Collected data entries

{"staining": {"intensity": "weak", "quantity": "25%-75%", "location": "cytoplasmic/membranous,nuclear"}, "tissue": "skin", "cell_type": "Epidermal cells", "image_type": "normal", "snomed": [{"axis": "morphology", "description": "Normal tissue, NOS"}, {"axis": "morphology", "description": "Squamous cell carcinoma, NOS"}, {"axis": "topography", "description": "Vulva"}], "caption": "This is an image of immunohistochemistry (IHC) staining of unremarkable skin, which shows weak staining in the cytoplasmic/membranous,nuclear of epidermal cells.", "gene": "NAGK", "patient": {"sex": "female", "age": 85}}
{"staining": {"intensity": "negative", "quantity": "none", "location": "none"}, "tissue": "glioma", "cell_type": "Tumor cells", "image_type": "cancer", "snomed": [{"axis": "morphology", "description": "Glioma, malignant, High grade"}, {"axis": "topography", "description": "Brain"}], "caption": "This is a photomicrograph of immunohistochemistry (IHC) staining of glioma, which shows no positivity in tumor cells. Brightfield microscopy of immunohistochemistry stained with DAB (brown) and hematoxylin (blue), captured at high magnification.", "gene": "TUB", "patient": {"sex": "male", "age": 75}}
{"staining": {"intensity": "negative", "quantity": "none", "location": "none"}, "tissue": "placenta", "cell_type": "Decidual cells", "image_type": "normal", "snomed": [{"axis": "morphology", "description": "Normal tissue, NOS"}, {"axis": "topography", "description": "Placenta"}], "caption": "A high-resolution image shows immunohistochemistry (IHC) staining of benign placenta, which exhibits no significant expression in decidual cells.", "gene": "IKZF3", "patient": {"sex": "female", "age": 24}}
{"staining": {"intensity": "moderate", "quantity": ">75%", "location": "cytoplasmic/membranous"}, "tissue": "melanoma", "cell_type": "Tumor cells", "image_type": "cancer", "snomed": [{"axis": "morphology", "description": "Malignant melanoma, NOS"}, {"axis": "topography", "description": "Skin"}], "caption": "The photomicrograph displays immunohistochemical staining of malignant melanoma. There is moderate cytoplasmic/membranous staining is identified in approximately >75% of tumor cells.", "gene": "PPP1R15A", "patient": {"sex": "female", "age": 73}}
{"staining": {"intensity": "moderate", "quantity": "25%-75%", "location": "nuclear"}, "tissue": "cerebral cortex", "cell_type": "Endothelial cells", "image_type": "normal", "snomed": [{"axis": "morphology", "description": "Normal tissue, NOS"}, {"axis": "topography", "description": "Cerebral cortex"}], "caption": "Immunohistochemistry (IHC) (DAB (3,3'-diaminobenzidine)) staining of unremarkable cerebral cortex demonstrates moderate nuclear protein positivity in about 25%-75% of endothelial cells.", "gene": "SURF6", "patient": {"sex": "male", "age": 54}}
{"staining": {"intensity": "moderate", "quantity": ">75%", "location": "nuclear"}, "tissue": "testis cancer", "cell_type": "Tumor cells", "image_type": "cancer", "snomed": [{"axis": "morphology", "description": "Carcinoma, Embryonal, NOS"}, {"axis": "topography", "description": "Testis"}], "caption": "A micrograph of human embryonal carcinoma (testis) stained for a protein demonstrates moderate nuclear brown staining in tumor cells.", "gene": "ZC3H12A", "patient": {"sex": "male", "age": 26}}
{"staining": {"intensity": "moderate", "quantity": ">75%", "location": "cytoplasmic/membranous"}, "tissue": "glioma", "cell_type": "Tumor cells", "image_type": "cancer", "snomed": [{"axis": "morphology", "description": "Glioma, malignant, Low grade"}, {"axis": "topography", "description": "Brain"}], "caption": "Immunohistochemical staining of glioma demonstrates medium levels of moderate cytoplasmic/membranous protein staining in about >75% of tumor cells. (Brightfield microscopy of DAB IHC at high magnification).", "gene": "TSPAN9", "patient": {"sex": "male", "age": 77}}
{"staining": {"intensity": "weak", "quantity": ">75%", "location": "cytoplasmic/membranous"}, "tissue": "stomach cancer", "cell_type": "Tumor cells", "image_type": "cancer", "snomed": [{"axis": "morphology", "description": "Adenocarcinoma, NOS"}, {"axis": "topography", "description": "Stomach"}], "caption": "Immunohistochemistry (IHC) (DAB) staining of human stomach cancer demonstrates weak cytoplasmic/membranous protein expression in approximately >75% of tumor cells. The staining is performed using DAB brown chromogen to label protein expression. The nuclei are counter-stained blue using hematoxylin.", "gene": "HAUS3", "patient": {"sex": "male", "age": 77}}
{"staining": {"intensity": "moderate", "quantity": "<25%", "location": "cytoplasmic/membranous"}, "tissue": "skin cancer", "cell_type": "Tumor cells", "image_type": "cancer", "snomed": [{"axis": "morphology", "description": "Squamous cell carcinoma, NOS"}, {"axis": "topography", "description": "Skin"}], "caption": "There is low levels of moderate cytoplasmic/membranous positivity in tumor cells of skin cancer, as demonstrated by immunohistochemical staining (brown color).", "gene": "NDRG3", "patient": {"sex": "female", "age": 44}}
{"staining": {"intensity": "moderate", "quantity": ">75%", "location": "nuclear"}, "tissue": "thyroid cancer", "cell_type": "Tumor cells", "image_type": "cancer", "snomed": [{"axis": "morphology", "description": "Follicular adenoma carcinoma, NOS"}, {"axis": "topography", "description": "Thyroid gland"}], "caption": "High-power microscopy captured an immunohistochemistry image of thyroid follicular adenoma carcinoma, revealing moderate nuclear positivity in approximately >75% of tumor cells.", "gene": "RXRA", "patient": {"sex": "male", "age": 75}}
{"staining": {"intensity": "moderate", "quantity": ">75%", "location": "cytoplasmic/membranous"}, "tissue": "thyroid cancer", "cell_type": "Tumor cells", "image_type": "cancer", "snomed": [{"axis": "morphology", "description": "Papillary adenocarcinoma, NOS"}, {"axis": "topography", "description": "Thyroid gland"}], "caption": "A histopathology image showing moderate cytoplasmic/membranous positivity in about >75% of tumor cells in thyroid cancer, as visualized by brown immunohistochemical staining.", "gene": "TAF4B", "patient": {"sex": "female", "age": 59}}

EXERCISE
Could you report how many lines in the data above include the word "Glioma"? Give the number and nothing more.

RESPONSE TO THIS TASK
2